Open Aeledfyr opened this issue 1 year ago • 2 comments

This crate is small and compiles quickly, but it's also used everywhere, so trying to improve the compilation speed is worth it.

This PR has a number of optimizations; each commit is independent, so feel free to cherry-pick and take whichever changes you want. This PR preserves the current MSRV of 1.13.

Changes:

  • Add rust-version = "1.13" to the Cargo.toml, to partially document the current MSRV
  • Change internal methods that use AsRef<Path> to just take &Path
  • Use loops instead of iterator combinators in parsing functions
  • Make the debug! macro generate no code when not in use
  • Use a Vec instead of a HashMap when counting physical cores; using the HashMap requires compiling a lot more code. (The Vec should also be faster.)

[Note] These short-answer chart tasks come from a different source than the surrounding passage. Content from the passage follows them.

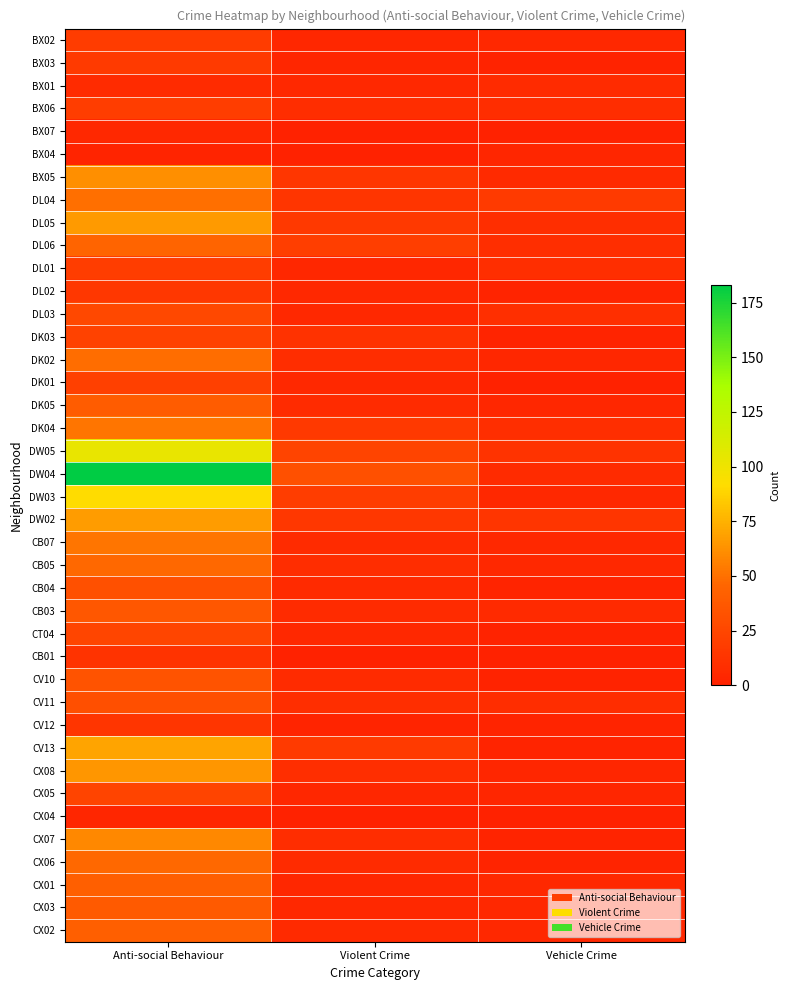

Reading left to right, extract all data points from this chart.

BX02: Anti-social Behaviour=18	Violent Crime=4	Vehicle Crime=5
BX03: Anti-social Behaviour=17	Violent Crime=3	Vehicle Crime=1
BX01: Anti-social Behaviour=7	Violent Crime=5	Vehicle Crime=7
BX06: Anti-social Behaviour=19	Violent Crime=8	Vehicle Crime=8
BX07: Anti-social Behaviour=5	Violent Crime=0	Vehicle Crime=0
BX04: Anti-social Behaviour=2	Violent Crime=0	Vehicle Crime=3
BX05: Anti-social Behaviour=62	Violent Crime=14	Vehicle Crime=6
DL04: Anti-social Behaviour=50	Violent Crime=13	Vehicle Crime=17
DL05: Anti-social Behaviour=66	Violent Crime=16	Vehicle Crime=9
DL06: Anti-social Behaviour=45	Violent Crime=20	Vehicle Crime=9
DL01: Anti-social Behaviour=19	Violent Crime=4	Vehicle Crime=9
DL02: Anti-social Behaviour=15	Violent Crime=5	Vehicle Crime=2
DL03: Anti-social Behaviour=26	Violent Crime=5	Vehicle Crime=10
DK03: Anti-social Behaviour=22	Violent Crime=11	Vehicle Crime=2
DK02: Anti-social Behaviour=49	Violent Crime=8	Vehicle Crime=4
DK01: Anti-social Behaviour=21	Violent Crime=5	Vehicle Crime=0
DK05: Anti-social Behaviour=40	Violent Crime=7	Vehicle Crime=4
DK04: Anti-social Behaviour=52	Violent Crime=16	Vehicle Crime=9
DW05: Anti-social Behaviour=103	Violent Crime=23	Vehicle Crime=12
DW04: Anti-social Behaviour=183	Violent Crime=32	Vehicle Crime=7
DW03: Anti-social Behaviour=91	Violent Crime=19	Vehicle Crime=5
DW02: Anti-social Behaviour=67	Violent Crime=15	Vehicle Crime=13
CB07: Anti-social Behaviour=52	Violent Crime=7	Vehicle Crime=5
CB05: Anti-social Behaviour=47	Violent Crime=8	Vehicle Crime=5
CB04: Anti-social Behaviour=32	Violent Crime=6	Vehicle Crime=2
CB03: Anti-social Behaviour=36	Violent Crime=7	Vehicle Crime=6
CT04: Anti-social Behaviour=24	Violent Crime=5	Vehicle Crime=1
CB01: Anti-social Behaviour=12	Violent Crime=0	Vehicle Crime=0
CV10: Anti-social Behaviour=33	Violent Crime=7	Vehicle Crime=1
CV11: Anti-social Behaviour=31	Violent Crime=9	Vehicle Crime=8
CV12: Anti-social Behaviour=13	Violent Crime=2	Vehicle Crime=2
CV13: Anti-social Behaviour=70	Violent Crime=17	Vehicle Crime=2
CX08: Anti-social Behaviour=65	Violent Crime=9	Vehicle Crime=3
CX05: Anti-social Behaviour=23	Violent Crime=4	Vehicle Crime=3
CX04: Anti-social Behaviour=3	Violent Crime=0	Vehicle Crime=0
CX07: Anti-social Behaviour=59	Violent Crime=8	Vehicle Crime=2
CX06: Anti-social Behaviour=47	Violent Crime=7	Vehicle Crime=2
CX01: Anti-social Behaviour=42	Violent Crime=4	Vehicle Crime=5
CX03: Anti-social Behaviour=38	Violent Crime=5	Vehicle Crime=5
CX02: Anti-social Behaviour=42	Violent Crime=6	Vehicle Crime=5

My non-scientific benchmarks of a clean build of the library (libc + num_cpus)

  • in release mode: 0.8s -> 0.7s (-13%)
  • in debug mode: 0.63s -> 0.60s (-5%)

Measuring the amount of code passed to LLVM, using cargo-llvm-lines:
cargo llvm-lines --lib -p num_cpus (with --release for release builds)

  • in release mode: 16325 -> 13039 (-20%)
  • in debug mode: 24263 -> 18781 (-22%)

Aeledfyr avatar Feb 25 '24 03:02 Aeledfyr

Improved benchmarks, only compiling num_cpus by directly invoking rustc (with the command given by cargo's --verbose):

  • release build: from 364.4 ms ± 7.6 ms to 270.4 ms ± 7.8 ms (-25%)
  • debug build: from 70.1 ms ± 3.0 ms to 60.4 ms ± 2.7 ms (-13%)

Aeledfyr avatar Feb 25 '24 03:02 Aeledfyr

It looks like most of the CI failures are due to an updated Rust toolchain:

  • Nightly tests fail to compile because of a new warning (and #[deny(warnings)])
  • Cross compiling to some architectures fails because of a missing rust-std components

The only test that actually fails is test-cgroups, which fails in the initial (non-cgroups) test, because it expects to be run on a machine with 2 cores, but the CI now runs it on a 4-core machine. I'm not 100% sure that that's what is happening, but it may be worth rerunning CI on the main branch to see if that's the issue.